A buyer and seller enter into a written contract for the sale of a parcel of land. The contract obligates the seller to repair a boundary fence before closing. At closing, the deed is delivered and accepted, but the deed is silent about the fence or any repair obligation. After the closing, the buyer discovers that the fence was never repaired and sues the seller for breach of contract. Is the buyer likely to prevail?
Yes, because the promise to repair the fence is collateral to the conveyance and survives the closing.
No, because by accepting the deed the buyer waived any objection to the property's condition.
No, because the doctrine of merger extinguishes any contract term that is not repeated in the deed.
No, because the Statute of Frauds bars enforcement of the fence-repair promise.

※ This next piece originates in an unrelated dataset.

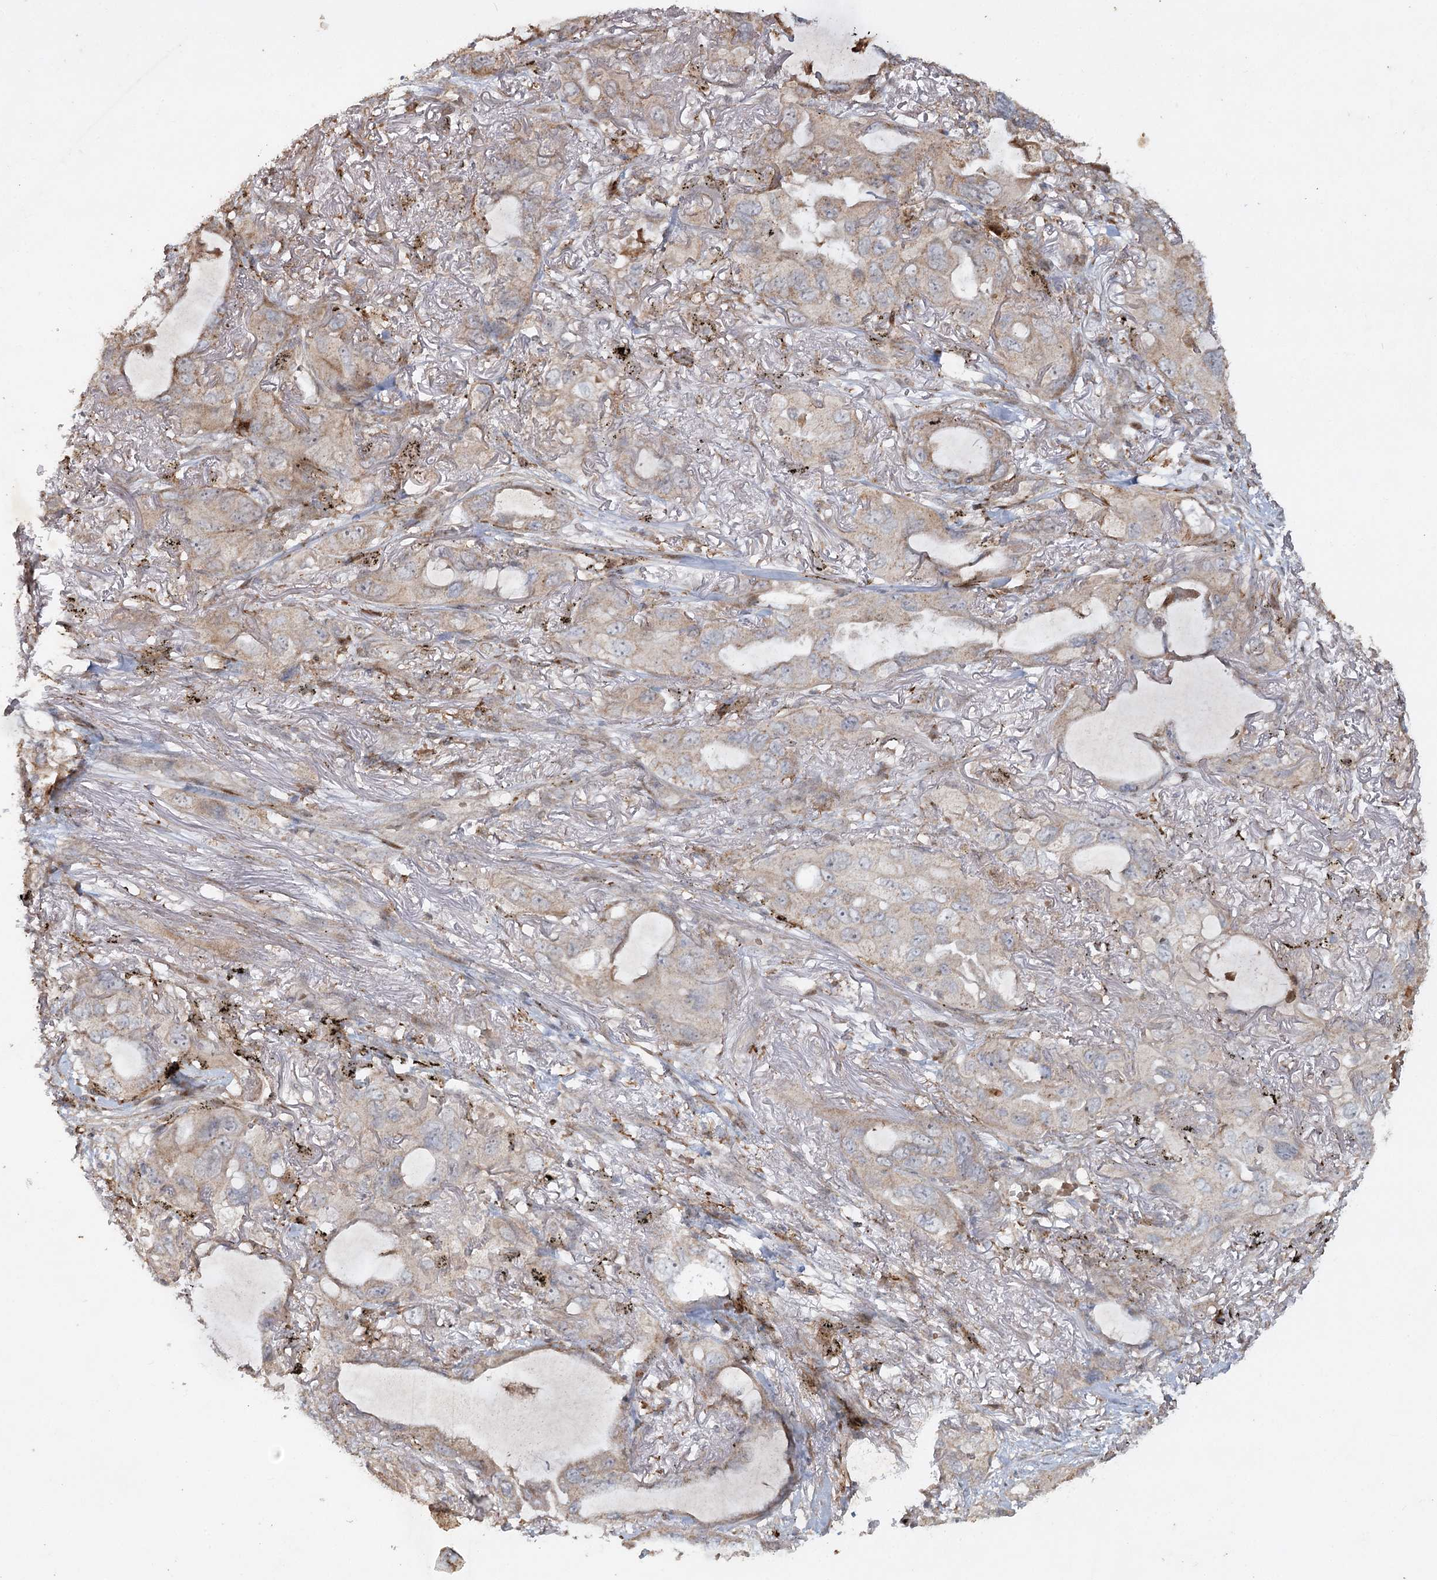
{"staining": {"intensity": "weak", "quantity": "<25%", "location": "cytoplasmic/membranous"}, "tissue": "lung cancer", "cell_type": "Tumor cells", "image_type": "cancer", "snomed": [{"axis": "morphology", "description": "Squamous cell carcinoma, NOS"}, {"axis": "topography", "description": "Lung"}], "caption": "Tumor cells are negative for brown protein staining in lung squamous cell carcinoma.", "gene": "KBTBD4", "patient": {"sex": "female", "age": 73}}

The doctrine of merger provides that, upon delivery and acceptance of the deed, contractual promises that relate solely to the conveyance of title are absorbed into the deed and are no longer independently enforceable. Promises that are collateral to title-those that are not satisfied merely by conveying marketable title-survive closing unless the parties clearly agree otherwise. A promise to repair or construct an improvement (such as a fence) concerns the physical condition of the property, not the quality of title, so it is considered collateral. Because the repair covenant survives the closing, the seller remains liable for failing to perform it, and the buyer can recover for breach. The incorrect choices either misapply merger, misunderstand the Statute of Frauds, or wrongly treat acceptance of the deed as a waiver of non-title defects.